Over the past year I have noticed deposits of medium to light green poo, about an egg cup full in quantity, dotted about over a 4 yards length of flower border in my garden. It looks like a mixture of seaweed and olives but in a gelatinous form.

I've spoken to a local wildlife sanctuary and they can't suggest what animal might have produced something like this. I haven't noticed it anywhere else in the garden which makes me think the area might be being used as a latrine.

There is a well established fair sized pond about 6 yards away which has all the usual amphibians - but do they use latrines?

Anybody got any ideas?

Regards,

Pete.


----------



## TR5 (Jun 6, 2007)

Little Martian invaders? :wink: :wink:


----------



## bulawayolass (Jul 27, 2010)

sounds a bit birdy like possibly pigeons using it although not like them to be so precise. would l think look at a bird but not bird of prey as you didnt mention feathers etc.


Are you sure it is poo and not a regurge. If something was drinking the water and throwing up a bit afterwards but came in/left via that route. 

take a photo and put it up for us to have a look at. 

Maybe flatten the area as much as possible and see if any footprints left. if it was dry would say sprinkle ground with flour but no use today doing that!!!


----------



## shirleydeputy (Jul 31, 2009)

Hi
I have used this forum in the past for advice and the contributors on there certainly seemed to know their stuff!

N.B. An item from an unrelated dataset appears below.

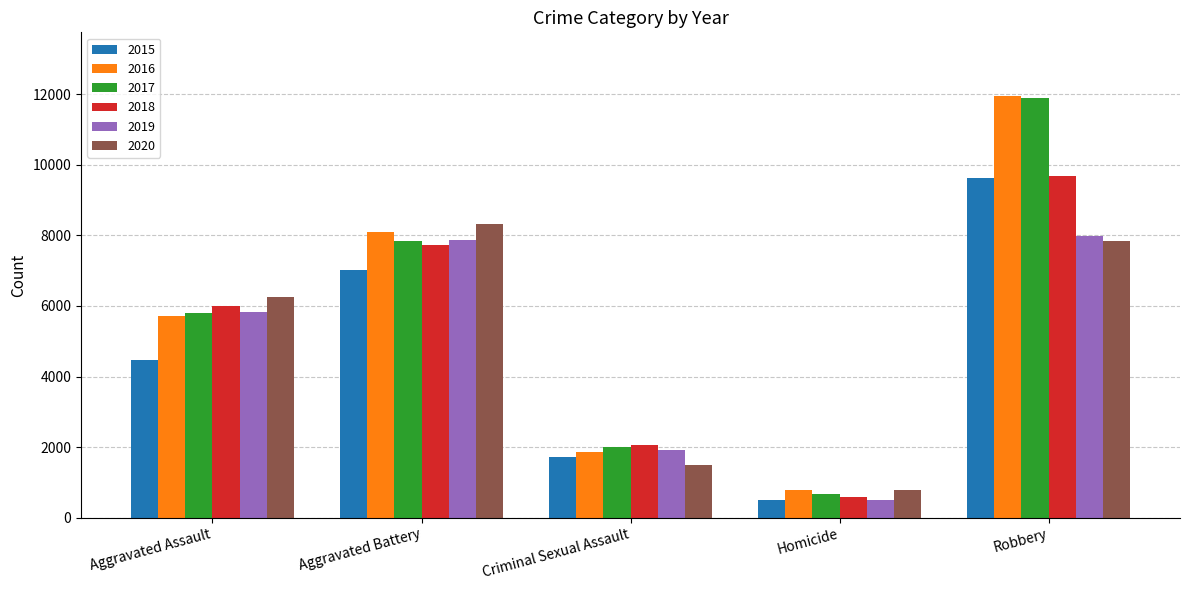

How many 2015 values are between 1708 and 7018?

3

Perhaps they could help?

http://www.wildaboutbritain.co.uk/forums/index.php

Shirley


----------



## Jezport (Jun 19, 2008)

How about hedgehog poo?


----------



## Rudderman (May 31, 2005)

Thanks, that's put me off my breakfast :lol: :lol: :lol:

Think it might be a duck


----------



## DTPCHEMICALS (Jul 24, 2006)

Hedghogs I am sure.
Make a wooden box the size of a shoebox with one end open.
Hinge the top like a lid.
Place it alongside your fence in a shaded spot.
You may find a hedghehog is looking for somewhere to sleep and nest.
They like eating slugs.
Dave p

www.gardenersworld.com/how-to/projects/hedgehog-house/


----------



## Freddiebooks (Aug 9, 2008)

Well it wasn't me before you start pointing the finger. 

Mine are Orange.


----------



## locovan (Oct 17, 2007)

Rudderman said:


> Thanks, that's put me off my breakfast :lol: :lol: :lol:
> 
> Think it might be a duck


Ah yes I saw poo like that at Chertsey last weekend. So yes i say ducks as well.

My hedgehogs poo is black and like a bullet shape and I get some where he squeezes through a gate --must be a strain so he needs to go on a diet.


----------



## nickkdx (May 26, 2009)

You need to ask Chris Packham on Autumn watch, he is always talking about Poo


----------



## Bubblehead (Mar 5, 2007)

Does it taste like poo? 8O 

Soory, had to say it


----------



## locovan (Oct 17, 2007)

Bubblehead said:


> Does it taste like poo? 8O
> 
> Soory, had to say it


I can hardly Bear to think of that :wink:

I was going to say take a dive


----------



## Moledrain (Sep 20, 2006)

Thanks for replies so far.

There hasn't been any good evidence the last few weeks to take pictures of. As far as ducks and hedgehogs go, never seen ducks around here and St Tiggywinkles says it won't be hedgehogs unless in a very poorly state. 

I'll keep watch and maybe capture something in the future.

P.


----------



## drcotts (Feb 23, 2006)

Its probally Rat S..t

if it is could you collect it and send it to me

I use it to make rats..t screwdrivers and socket sets


----------